The conditions by which a uniform flow in an infinitely wide erodible channel loses stability towards a perturbed configuration are investigated. A fully coupled differential system based on a rotational flow model plus the Exner equation is adopted, so that no simplifying assumptions are made on the characteristic flow and bed timescales. At a linear level, the analysis shows the existence of three unstable eigenvalues in the parameter space, which can be associated to dune (subcritical flow), antidune and roll-wave (supercritical flow) instabilities, respectively. In particular, for values of the Froude number larger than two, antidunes and roll-waves are both unstable. A weakly nonlinear analysis is performed to investigate the bifurcation process associated to dune, antidune and roll-wave marginal instability.

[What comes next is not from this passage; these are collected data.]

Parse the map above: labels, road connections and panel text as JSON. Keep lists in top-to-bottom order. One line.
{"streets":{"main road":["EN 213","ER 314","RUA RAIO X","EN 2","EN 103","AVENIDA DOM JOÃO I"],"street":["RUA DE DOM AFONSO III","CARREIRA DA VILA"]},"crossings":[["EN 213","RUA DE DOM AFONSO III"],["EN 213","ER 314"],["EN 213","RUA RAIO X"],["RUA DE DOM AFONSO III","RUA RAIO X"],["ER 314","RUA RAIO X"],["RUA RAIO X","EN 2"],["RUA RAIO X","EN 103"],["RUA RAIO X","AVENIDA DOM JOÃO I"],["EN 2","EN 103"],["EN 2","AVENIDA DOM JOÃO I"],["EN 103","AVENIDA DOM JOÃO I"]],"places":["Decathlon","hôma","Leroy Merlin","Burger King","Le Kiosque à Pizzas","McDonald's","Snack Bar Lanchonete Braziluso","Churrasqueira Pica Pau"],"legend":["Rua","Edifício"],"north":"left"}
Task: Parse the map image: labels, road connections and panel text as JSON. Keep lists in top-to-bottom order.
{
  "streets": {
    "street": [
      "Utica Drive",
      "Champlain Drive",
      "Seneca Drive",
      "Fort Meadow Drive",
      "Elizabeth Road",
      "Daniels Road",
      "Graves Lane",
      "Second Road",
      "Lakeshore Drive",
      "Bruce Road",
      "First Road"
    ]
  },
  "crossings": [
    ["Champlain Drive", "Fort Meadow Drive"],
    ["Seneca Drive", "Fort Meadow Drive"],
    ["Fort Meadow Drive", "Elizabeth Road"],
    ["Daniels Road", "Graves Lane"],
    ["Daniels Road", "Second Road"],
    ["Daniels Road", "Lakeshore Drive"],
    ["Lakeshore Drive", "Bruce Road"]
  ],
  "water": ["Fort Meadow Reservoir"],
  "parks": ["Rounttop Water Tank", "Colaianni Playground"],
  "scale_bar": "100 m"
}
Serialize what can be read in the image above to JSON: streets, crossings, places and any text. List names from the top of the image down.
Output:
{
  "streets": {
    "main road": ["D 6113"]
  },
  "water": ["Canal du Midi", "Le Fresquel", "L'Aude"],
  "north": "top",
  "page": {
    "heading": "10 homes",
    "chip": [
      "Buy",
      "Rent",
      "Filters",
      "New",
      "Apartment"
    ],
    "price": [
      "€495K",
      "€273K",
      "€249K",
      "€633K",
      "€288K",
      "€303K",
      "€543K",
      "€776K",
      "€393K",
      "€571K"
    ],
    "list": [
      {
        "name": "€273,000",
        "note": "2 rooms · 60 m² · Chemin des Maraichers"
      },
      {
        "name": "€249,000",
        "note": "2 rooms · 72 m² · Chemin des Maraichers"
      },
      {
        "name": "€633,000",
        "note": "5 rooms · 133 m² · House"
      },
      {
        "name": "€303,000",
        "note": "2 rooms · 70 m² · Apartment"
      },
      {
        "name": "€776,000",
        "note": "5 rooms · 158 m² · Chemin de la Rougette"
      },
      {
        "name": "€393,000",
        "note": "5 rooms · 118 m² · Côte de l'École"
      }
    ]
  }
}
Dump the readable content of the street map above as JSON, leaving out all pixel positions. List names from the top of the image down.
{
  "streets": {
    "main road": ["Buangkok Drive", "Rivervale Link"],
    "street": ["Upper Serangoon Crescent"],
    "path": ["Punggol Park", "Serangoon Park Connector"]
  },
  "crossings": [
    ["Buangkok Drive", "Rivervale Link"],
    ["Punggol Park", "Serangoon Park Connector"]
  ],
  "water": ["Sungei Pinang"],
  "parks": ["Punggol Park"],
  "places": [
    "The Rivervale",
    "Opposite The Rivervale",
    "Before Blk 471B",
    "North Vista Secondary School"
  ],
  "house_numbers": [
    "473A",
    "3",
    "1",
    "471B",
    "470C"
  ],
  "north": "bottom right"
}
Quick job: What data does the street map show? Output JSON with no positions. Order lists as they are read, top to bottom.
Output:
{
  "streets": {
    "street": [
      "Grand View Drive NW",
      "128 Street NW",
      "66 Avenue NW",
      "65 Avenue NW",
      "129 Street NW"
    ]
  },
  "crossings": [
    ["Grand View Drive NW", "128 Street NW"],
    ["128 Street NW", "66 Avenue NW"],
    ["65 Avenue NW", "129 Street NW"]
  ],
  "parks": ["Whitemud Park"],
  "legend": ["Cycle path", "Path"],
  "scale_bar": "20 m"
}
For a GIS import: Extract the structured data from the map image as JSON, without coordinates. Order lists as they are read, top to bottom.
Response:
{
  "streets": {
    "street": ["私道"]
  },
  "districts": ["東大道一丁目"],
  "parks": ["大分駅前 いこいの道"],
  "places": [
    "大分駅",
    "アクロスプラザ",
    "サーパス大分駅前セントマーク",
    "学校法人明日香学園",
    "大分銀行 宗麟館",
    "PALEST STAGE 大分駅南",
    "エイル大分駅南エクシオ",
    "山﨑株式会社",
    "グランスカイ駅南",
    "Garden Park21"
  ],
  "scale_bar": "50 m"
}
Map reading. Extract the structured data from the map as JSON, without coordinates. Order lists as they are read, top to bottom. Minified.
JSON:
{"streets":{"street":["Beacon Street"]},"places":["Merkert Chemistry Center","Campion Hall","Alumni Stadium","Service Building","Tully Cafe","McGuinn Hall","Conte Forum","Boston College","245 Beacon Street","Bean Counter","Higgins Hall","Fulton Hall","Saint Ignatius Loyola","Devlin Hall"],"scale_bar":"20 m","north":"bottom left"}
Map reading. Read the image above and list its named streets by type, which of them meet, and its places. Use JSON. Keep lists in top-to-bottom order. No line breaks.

Two regions of interests in the parameter space are found, one related to the dune-plane bed-antidune transition, the second to the antidune-roll-wave competition. The analysis shows that both dune-plane and plane-antidune bifurcations can be either supercritical (forward) or subcritical (backward) depending on the values of the parameters. The presence of subcritical bifurcation can theoretically justify the hysteresis often observed in dune-plane-antidune transition, where different bed patterns are detected for the same values of the flow and the sediment parameters. As for the antidune-roll-wave competition, critical points exist where the marginal curves of both modes intersect. A weakly nonlinear expansion in the neighbourhood of these points leads to a system of coupled amplitude equations that describes their growth and mutual interactions. A variety of bifurcation patterns ultimately arises from the solution of the above system depending on the equation coefficients, which include secondary bifurcations of one or both solutions.